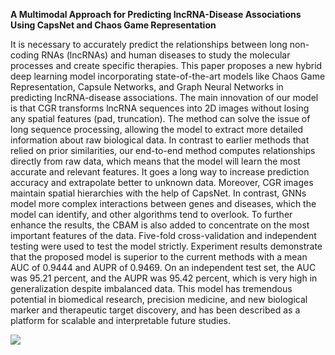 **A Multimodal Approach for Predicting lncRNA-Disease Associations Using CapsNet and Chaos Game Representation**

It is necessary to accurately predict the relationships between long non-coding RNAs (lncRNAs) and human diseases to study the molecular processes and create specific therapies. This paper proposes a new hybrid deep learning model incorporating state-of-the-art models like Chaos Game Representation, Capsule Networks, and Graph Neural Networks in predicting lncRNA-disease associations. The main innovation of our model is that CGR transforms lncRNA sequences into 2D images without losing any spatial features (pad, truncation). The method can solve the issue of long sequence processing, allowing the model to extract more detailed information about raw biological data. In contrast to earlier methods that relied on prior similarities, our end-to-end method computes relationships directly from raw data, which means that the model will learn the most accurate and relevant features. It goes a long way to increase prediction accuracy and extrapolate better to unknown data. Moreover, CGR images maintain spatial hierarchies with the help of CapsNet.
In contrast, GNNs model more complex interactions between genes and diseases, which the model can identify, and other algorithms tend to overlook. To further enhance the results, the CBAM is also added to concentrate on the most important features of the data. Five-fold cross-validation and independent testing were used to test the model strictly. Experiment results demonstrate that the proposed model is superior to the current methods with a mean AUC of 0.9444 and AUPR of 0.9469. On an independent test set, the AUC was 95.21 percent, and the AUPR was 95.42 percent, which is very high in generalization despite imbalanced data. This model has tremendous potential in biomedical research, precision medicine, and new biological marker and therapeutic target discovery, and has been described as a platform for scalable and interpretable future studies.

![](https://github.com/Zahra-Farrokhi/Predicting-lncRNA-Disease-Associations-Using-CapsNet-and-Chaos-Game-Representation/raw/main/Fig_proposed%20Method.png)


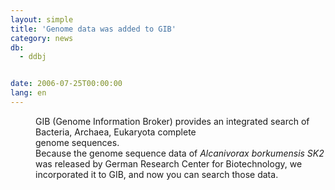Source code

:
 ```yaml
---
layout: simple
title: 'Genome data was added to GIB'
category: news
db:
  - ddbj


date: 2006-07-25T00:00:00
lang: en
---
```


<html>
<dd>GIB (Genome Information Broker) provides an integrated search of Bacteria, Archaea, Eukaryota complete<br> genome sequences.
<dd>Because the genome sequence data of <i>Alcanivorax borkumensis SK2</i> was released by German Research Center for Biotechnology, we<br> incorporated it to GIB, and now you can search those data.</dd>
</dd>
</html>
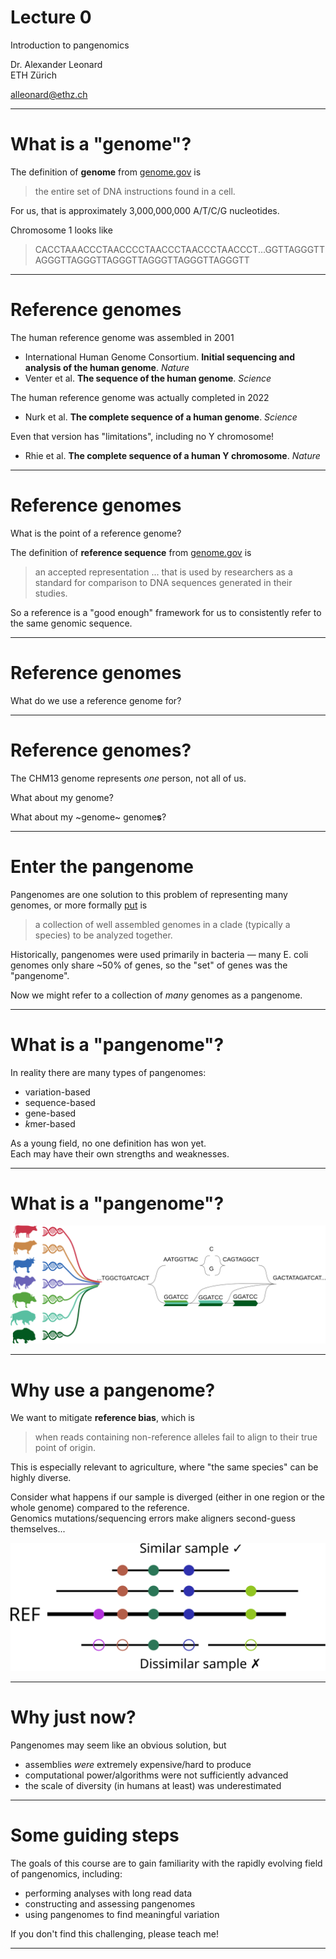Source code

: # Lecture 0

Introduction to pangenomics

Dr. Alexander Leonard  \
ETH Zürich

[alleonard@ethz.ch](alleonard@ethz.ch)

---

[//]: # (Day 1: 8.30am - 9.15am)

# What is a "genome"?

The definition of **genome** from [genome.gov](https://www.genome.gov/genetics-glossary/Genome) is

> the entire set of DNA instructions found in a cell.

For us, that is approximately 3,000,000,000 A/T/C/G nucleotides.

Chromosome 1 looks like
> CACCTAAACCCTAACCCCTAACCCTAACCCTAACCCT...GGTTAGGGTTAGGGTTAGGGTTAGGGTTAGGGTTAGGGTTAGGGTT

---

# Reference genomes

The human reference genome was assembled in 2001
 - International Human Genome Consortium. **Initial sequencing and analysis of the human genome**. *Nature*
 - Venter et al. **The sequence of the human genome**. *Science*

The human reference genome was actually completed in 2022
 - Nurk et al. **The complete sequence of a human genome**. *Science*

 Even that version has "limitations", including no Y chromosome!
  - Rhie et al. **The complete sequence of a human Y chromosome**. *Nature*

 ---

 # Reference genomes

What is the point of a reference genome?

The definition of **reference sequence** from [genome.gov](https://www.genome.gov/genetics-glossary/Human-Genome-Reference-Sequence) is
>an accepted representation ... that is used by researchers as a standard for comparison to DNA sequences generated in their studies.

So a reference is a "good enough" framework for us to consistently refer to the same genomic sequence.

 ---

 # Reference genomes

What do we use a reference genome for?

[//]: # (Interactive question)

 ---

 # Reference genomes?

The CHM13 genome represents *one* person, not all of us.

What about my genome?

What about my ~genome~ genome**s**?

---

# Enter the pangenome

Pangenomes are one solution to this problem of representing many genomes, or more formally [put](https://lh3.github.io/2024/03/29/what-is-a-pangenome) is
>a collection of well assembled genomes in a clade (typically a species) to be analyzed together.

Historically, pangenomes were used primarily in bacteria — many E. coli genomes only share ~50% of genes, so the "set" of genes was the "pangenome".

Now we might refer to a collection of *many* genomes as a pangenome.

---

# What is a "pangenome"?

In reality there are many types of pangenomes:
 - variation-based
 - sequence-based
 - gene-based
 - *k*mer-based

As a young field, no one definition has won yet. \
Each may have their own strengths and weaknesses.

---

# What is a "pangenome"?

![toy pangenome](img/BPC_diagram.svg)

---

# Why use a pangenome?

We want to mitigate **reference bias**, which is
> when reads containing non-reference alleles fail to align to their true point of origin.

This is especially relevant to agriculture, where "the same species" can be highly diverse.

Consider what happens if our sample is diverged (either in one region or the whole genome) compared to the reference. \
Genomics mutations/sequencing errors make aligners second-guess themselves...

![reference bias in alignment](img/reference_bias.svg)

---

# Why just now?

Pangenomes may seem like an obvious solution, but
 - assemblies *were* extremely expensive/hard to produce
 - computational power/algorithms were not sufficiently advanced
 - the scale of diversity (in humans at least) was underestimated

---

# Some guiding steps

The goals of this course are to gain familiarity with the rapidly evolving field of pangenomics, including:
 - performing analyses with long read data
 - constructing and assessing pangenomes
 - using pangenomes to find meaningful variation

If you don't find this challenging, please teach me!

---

● **Your instructions**: Your copy of the listing should match it exactly, apart from the pictures, which are left out.

● **Response for this exercise**:
 **A Multimodal Approach for Predicting lncRNA-Disease Associations Using CapsNet and Chaos Game Representation**

It is necessary to accurately predict the relationships between long non-coding RNAs (lncRNAs) and human diseases to study the molecular processes and create specific therapies. This paper proposes a new hybrid deep learning model incorporating state-of-the-art models like Chaos Game Representation, Capsule Networks, and Graph Neural Networks in predicting lncRNA-disease associations. The main innovation of our model is that CGR transforms lncRNA sequences into 2D images without losing any spatial features (pad, truncation). The method can solve the issue of long sequence processing, allowing the model to extract more detailed information about raw biological data. In contrast to earlier methods that relied on prior similarities, our end-to-end method computes relationships directly from raw data, which means that the model will learn the most accurate and relevant features. It goes a long way to increase prediction accuracy and extrapolate better to unknown data. Moreover, CGR images maintain spatial hierarchies with the help of CapsNet.
In contrast, GNNs model more complex interactions between genes and diseases, which the model can identify, and other algorithms tend to overlook. To further enhance the results, the CBAM is also added to concentrate on the most important features of the data. Five-fold cross-validation and independent testing were used to test the model strictly. Experiment results demonstrate that the proposed model is superior to the current methods with a mean AUC of 0.9444 and AUPR of 0.9469. On an independent test set, the AUC was 95.21 percent, and the AUPR was 95.42 percent, which is very high in generalization despite imbalanced data. This model has tremendous potential in biomedical research, precision medicine, and new biological marker and therapeutic target discovery, and has been described as a platform for scalable and interpretable future studies.

![](https://github.com/Zahra-Farrokhi/Predicting-lncRNA-Disease-Associations-Using-CapsNet-and-Chaos-Game-Representation/raw/main/Fig_proposed%20Method.png)


Source code

:
 ```yaml
---
layout: simple
title: 'Genome data was added to GIB'
category: news
db:
  - ddbj


date: 2006-07-25T00:00:00
lang: en
---
```


<html>
<dd>GIB (Genome Information Broker) provides an integrated search of Bacteria, Archaea, Eukaryota complete<br> genome sequences.
<dd>Because the genome sequence data of <i>Alcanivorax borkumensis SK2</i> was released by German Research Center for Biotechnology, we<br> incorporated it to GIB, and now you can search those data.</dd>
</dd>
</html>
Source code

: # Lecture 0

Introduction to pangenomics

Dr. Alexander Leonard  \
ETH Zürich

[alleonard@ethz.ch](alleonard@ethz.ch)

---

[//]: # (Day 1: 8.30am - 9.15am)

# What is a "genome"?

The definition of **genome** from [genome.gov](https://www.genome.gov/genetics-glossary/Genome) is

> the entire set of DNA instructions found in a cell.

For us, that is approximately 3,000,000,000 A/T/C/G nucleotides.

Chromosome 1 looks like
> CACCTAAACCCTAACCCCTAACCCTAACCCTAACCCT...GGTTAGGGTTAGGGTTAGGGTTAGGGTTAGGGTTAGGGTTAGGGTT

---

# Reference genomes

The human reference genome was assembled in 2001
 - International Human Genome Consortium. **Initial sequencing and analysis of the human genome**. *Nature*
 - Venter et al. **The sequence of the human genome**. *Science*

The human reference genome was actually completed in 2022
 - Nurk et al. **The complete sequence of a human genome**. *Science*

 Even that version has "limitations", including no Y chromosome!
  - Rhie et al. **The complete sequence of a human Y chromosome**. *Nature*

 ---

 # Reference genomes

What is the point of a reference genome?

The definition of **reference sequence** from [genome.gov](https://www.genome.gov/genetics-glossary/Human-Genome-Reference-Sequence) is
>an accepted representation ... that is used by researchers as a standard for comparison to DNA sequences generated in their studies.

So a reference is a "good enough" framework for us to consistently refer to the same genomic sequence.

 ---

 # Reference genomes

What do we use a reference genome for?

[//]: # (Interactive question)

 ---

 # Reference genomes?

The CHM13 genome represents *one* person, not all of us.

What about my genome?

What about my ~genome~ genome**s**?

---

# Enter the pangenome

Pangenomes are one solution to this problem of representing many genomes, or more formally [put](https://lh3.github.io/2024/03/29/what-is-a-pangenome) is
>a collection of well assembled genomes in a clade (typically a species) to be analyzed together.

Historically, pangenomes were used primarily in bacteria — many E. coli genomes only share ~50% of genes, so the "set" of genes was the "pangenome".

Now we might refer to a collection of *many* genomes as a pangenome.

---

# What is a "pangenome"?

In reality there are many types of pangenomes:
 - variation-based
 - sequence-based
 - gene-based
 - *k*mer-based

As a young field, no one definition has won yet. \
Each may have their own strengths and weaknesses.

---

# What is a "pangenome"?

![toy pangenome](img/BPC_diagram.svg)

---

# Why use a pangenome?

We want to mitigate **reference bias**, which is
> when reads containing non-reference alleles fail to align to their true point of origin.

This is especially relevant to agriculture, where "the same species" can be highly diverse.

Consider what happens if our sample is diverged (either in one region or the whole genome) compared to the reference. \
Genomics mutations/sequencing errors make aligners second-guess themselves...

![reference bias in alignment](img/reference_bias.svg)

---

# Why just now?

Pangenomes may seem like an obvious solution, but
 - assemblies *were* extremely expensive/hard to produce
 - computational power/algorithms were not sufficiently advanced
 - the scale of diversity (in humans at least) was underestimated

---

# Some guiding steps

The goals of this course are to gain familiarity with the rapidly evolving field of pangenomics, including:
 - performing analyses with long read data
 - constructing and assessing pangenomes
 - using pangenomes to find meaningful variation

If you don't find this challenging, please teach me!

---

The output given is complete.